Ich hoffe ihr könnt mir helfen

Danke


----------



## Thomas Lindner (4. August 2004)

Ich vermute jetzt mal spontan, das du "weiche Auswahkante/AntiAliasing" aktiv hast!

Und dann ist dies kein Fehler von Photoshop, sondern vom Anwender


----------



## Viet (4. August 2004)

ach, gibt es also auch für Pinsel, Anti-Aliasing?

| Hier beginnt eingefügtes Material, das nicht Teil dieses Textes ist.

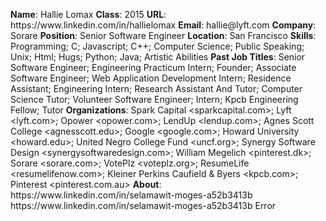 **Name**: Hallie Lomax
**Class**: 2015
**URL**: https://www\.linkedin\.com/in/hallielomax
**Email**: hallie@lyft\.com
**Company**: Sorare
**Position**: Senior Software Engineer
**Location**: San Francisco
**Skills**: Programming; C; Javascript; C\+\+; Computer Science; Public Speaking; Unix; Html; Hugs; Python; Java; Artistic Abilities
**Past Job Titles**: Senior Software Engineer; Engineering Practicum Intern; Founder; Associate Software Engineer; Web Application Development Intern; Residence Assistant; Engineering Intern; Research Assistant And Tutor; Computer Science Tutor; Volunteer Software Engineer; Intern; Kpcb Engineering Fellow; Tutor
**Organizations**: Spark Capital <sparkcapital\.com>; Lyft <lyft\.com>; Opower <opower\.com>; LendUp <lendup\.com>; Agnes Scott College <agnesscott\.edu>; Google <google\.com>; Howard University <howard\.edu>; United Negro College Fund <uncf\.org>; Synergy Software Design <synergysoftwaredesign\.com>; William Megelich <pinterest\.dk>; Sorare <sorare\.com>; VotePlz <voteplz\.org>; ResumeLife <resumelifenow\.com>; Kleiner Perkins Caufield & Byers <kpcb\.com>; Pinterest <pinterest\.com\.au>
**About**: https://www\.linkedin\.com/in/selamawit\-moges\-a52b3413b https://www\.linkedin\.com/in/selamawit\-moges\-a52b3413b Error
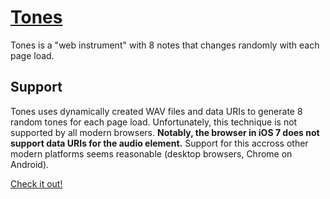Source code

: # [Tones](http://tones.morgan.io)
Tones is a "web instrument" with 8 notes that changes randomly with each page load.

## Support
Tones uses dynamically created WAV files and data URIs to generate 8 random tones for each page load.  Unfortunately, this technique is not supported by all modern browsers. **Notably, the browser in iOS 7 does not support data URIs for the audio element.** Support for this accross other modern platforms seems reasonable (desktop browsers, Chrome on Android).

[Check it out!](http://tones.morgan.io)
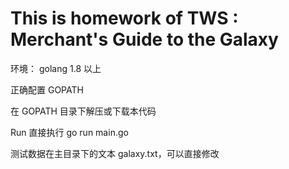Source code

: # This is homework of TWS : Merchant's Guide to the Galaxy
环境：
   golang 1.8 以上

   正确配置 GOPATH

   在 GOPATH 目录下解压或下载本代码

Run
    直接执行 go run main.go

测试数据在主目录下的文本 galaxy.txt，可以直接修改
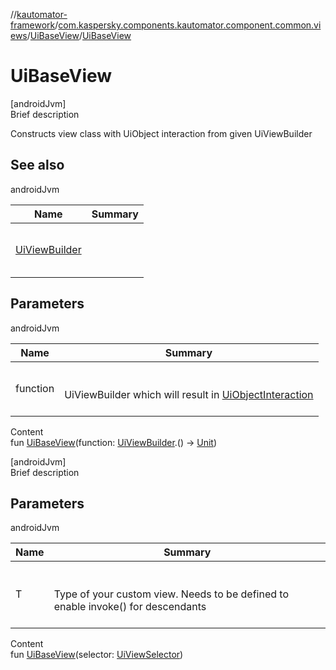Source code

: //[kautomator-framework](../../index.md)/[com.kaspersky.components.kautomator.component.common.views](../index.md)/[UiBaseView](index.md)/[UiBaseView](-ui-base-view.md)



# UiBaseView  
[androidJvm]  
Brief description  


Constructs view class with UiObject interaction from given UiViewBuilder



## See also  
  
androidJvm  
  
|  Name|  Summary| 
|---|---|
| [UiViewBuilder](../../com.kaspersky.components.kautomator.component.common.builders/-ui-view-builder/index.md)| <br><br><br><br>
  


## Parameters  
  
androidJvm  
  
|  Name|  Summary| 
|---|---|
| function| <br><br>UiViewBuilder which will result in [UiObjectInteraction](../../com.kaspersky.components.kautomator.intercept.interaction/-ui-object-interaction/index.md)<br><br>
  
  
Content  
fun [UiBaseView](-ui-base-view.md)(function: [UiViewBuilder](../../com.kaspersky.components.kautomator.component.common.builders/-ui-view-builder/index.md).() -> [Unit](https://kotlinlang.org/api/latest/jvm/stdlib/kotlin/-unit/index.html))  


[androidJvm]  
Brief description  


## Parameters  
  
androidJvm  
  
|  Name|  Summary| 
|---|---|
| T| <br><br>Type of your custom view. Needs to be defined to enable invoke() for descendants<br><br>
  
  
Content  
fun [UiBaseView](-ui-base-view.md)(selector: [UiViewSelector](../../com.kaspersky.components.kautomator.component.common.builders/-ui-view-selector/index.md))  



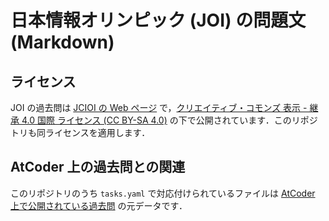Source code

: # 日本情報オリンピック (JOI) の問題文 (Markdown)

## ライセンス

JOI の過去問は [JCIOI の Web ページ](https://www.ioi-jp.org/problem_archive) で，[クリエイティブ・コモンズ 表示 - 継承 4.0 国際 ライセンス (CC BY-SA 4.0)](https://creativecommons.org/licenses/by-sa/4.0/deed.ja) の下で公開されています．このリポジトリも同ライセンスを適用します．

## AtCoder 上の過去問との関連

このリポジトリのうち `tasks.yaml` で対応付けられているファイルは [AtCoder 上で公開されている過去問](https://atcoder.jp/contests/archive?ratedType=0&category=200&keyword=) の元データです．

Dann wärst geil von dir wenn du mir das Geheimnis lüften könntest, wo mann das deaktiviert?


----------



## Consti (4. August 2004)

Also ich habs mal ausprobiert. Einfach einen Brush erstellt und dann in den Brush-Einstellungen gesucht, war aber keine Anti-Aliasing Option aktiviert... aber ich habs auch nicht geschafft...


----------



## Coranor (4. August 2004)

Und ich vermute einfach mal Du willst gar nicht den Pinsel benutzen sondern den Bleistift, dieser liegt direkt unter dem Pinsel und liefert bei meinem PS 7 das von Dir gewünschte Ergebnis.


----------



## Thomas Lindner (4. August 2004)

Also entweder ist "nase Kanten" in der Werkzeugoptionleiste aktiviert oder eine mir derzeit entfallene Einstellung ^^

Füllst du eine freie Fläche oder hast du vorher in dem Bereich Auswahlen erstellt oder sowas?

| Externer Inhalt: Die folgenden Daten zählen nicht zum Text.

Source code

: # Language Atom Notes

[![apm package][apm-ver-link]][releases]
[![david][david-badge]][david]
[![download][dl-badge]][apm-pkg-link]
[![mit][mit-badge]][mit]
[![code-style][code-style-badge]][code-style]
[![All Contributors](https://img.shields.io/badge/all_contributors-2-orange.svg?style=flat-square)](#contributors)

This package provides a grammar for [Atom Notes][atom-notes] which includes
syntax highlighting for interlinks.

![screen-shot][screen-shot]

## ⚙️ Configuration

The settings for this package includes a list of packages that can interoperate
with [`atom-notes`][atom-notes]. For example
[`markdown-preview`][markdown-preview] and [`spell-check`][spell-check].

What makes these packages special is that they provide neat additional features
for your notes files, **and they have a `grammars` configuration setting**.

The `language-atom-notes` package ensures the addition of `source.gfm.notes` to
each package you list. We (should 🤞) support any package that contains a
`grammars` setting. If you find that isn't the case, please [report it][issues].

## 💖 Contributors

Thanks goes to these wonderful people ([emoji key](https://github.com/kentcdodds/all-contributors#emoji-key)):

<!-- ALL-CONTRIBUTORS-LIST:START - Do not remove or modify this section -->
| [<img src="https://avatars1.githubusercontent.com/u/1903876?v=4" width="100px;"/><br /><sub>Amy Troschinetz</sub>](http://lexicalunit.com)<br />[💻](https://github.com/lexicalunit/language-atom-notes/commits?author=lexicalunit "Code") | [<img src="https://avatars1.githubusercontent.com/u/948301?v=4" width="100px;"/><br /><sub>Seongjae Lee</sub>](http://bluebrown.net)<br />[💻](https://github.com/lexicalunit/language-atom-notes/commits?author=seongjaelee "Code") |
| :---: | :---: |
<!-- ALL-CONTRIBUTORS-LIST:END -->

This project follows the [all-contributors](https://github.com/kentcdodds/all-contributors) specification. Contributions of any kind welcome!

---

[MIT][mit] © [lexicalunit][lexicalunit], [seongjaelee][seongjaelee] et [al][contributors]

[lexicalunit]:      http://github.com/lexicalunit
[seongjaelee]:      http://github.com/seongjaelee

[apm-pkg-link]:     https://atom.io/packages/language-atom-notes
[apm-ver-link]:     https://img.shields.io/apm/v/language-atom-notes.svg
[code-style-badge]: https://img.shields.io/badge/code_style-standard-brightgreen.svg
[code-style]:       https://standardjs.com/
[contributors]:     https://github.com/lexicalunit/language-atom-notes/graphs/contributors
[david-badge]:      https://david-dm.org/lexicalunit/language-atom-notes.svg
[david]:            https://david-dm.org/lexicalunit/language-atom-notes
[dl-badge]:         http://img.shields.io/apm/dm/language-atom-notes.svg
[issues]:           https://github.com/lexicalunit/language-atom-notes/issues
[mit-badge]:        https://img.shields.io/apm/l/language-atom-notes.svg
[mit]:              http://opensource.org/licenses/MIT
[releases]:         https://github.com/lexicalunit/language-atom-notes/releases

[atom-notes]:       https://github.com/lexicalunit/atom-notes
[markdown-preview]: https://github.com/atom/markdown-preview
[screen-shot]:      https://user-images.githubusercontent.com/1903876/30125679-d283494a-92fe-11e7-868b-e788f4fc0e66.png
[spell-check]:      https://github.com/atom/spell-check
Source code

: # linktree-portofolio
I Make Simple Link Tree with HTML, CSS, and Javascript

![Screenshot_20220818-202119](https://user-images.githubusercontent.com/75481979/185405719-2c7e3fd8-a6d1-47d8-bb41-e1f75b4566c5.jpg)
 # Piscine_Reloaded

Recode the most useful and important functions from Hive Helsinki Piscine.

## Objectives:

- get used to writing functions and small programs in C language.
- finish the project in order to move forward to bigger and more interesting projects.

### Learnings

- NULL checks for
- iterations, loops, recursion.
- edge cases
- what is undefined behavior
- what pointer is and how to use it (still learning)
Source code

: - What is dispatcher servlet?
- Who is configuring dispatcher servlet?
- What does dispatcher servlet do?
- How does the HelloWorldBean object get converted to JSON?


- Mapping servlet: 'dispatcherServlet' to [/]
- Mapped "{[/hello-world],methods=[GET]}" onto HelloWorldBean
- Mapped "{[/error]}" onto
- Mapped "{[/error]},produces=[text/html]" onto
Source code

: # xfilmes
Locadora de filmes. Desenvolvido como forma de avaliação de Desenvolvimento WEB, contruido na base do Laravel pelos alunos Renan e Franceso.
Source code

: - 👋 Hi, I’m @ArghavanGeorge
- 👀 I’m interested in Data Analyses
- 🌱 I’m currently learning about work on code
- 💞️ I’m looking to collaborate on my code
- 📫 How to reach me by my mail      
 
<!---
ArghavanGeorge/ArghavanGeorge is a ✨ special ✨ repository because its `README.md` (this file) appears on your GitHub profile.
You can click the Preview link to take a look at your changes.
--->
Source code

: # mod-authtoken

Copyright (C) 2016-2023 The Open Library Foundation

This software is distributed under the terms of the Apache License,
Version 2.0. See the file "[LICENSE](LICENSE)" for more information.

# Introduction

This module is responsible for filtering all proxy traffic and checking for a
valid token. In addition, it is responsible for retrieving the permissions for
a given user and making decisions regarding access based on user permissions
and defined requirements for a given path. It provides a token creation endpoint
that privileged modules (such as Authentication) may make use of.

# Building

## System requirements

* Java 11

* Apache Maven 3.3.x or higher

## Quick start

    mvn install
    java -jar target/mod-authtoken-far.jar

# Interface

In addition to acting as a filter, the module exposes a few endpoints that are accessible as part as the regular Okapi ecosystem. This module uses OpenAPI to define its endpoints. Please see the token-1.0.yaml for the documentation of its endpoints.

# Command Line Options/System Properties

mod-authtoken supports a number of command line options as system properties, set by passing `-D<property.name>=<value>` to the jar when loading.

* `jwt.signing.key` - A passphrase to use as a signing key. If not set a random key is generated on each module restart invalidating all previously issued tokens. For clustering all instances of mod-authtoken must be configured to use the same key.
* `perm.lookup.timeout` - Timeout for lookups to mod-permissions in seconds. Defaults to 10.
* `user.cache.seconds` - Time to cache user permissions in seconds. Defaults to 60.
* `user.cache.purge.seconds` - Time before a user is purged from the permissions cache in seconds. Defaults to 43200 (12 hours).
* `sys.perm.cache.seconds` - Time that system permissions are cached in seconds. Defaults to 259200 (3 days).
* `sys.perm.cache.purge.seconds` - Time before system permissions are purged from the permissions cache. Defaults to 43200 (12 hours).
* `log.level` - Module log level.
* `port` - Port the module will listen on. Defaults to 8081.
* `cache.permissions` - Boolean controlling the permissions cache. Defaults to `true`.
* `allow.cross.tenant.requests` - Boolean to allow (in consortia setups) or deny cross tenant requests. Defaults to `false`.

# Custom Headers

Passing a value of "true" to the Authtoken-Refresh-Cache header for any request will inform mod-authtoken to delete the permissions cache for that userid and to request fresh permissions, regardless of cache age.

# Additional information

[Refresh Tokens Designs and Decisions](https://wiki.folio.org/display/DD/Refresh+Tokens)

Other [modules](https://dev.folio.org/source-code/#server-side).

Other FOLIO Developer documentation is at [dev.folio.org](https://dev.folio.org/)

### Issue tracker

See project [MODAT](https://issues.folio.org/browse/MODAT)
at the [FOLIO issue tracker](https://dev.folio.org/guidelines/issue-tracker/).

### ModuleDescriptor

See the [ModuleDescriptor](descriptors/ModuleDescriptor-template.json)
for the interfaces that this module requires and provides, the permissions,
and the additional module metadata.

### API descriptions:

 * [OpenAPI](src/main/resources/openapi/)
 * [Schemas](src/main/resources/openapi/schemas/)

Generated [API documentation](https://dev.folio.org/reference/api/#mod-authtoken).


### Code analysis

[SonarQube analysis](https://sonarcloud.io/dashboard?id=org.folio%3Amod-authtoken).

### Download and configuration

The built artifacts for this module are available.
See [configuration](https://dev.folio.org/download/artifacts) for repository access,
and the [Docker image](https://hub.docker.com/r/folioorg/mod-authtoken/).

Im Zweifelsfall nutze mal die Werkzeuge zurücksetzen Option überBearbeiten - > Voreinstellungen -> Allgemeine

Zudem sollte ( ich habs jetzt bei Ps 6.0 abgeguckt ) bei den Pinseloptionen der einzelnen Pinselspitzen ein Hakenfeld sein, bei dem man das Gätten aktivieren und deaktivieren kann.


----------



## Thomas Lindner (4. August 2004)

(Screenie aus PS 6.0)


----------



## Thomas Lindner (4. August 2004)

(Geglättet Kante == rot ; ohne Glättung == blau)

( Zur Verdeutlichung wurde skaliert )


----------



## King Euro (4. August 2004)

Da kann man genauso, wie Coranor schon sagte, den Bleistift nehmen!


----------



## Viet (4. August 2004)

uhhh, ja jetzt gehts mit dem Buntstiftwerkzeug.

Für den Pinsel hab ich aber trotzdem noch keine Option für das Deaktivieren des Glätten gefunden.
Aber vielen dank für eure Hilfe. Und danke für deine Mühe Thomas 

Mfg


----------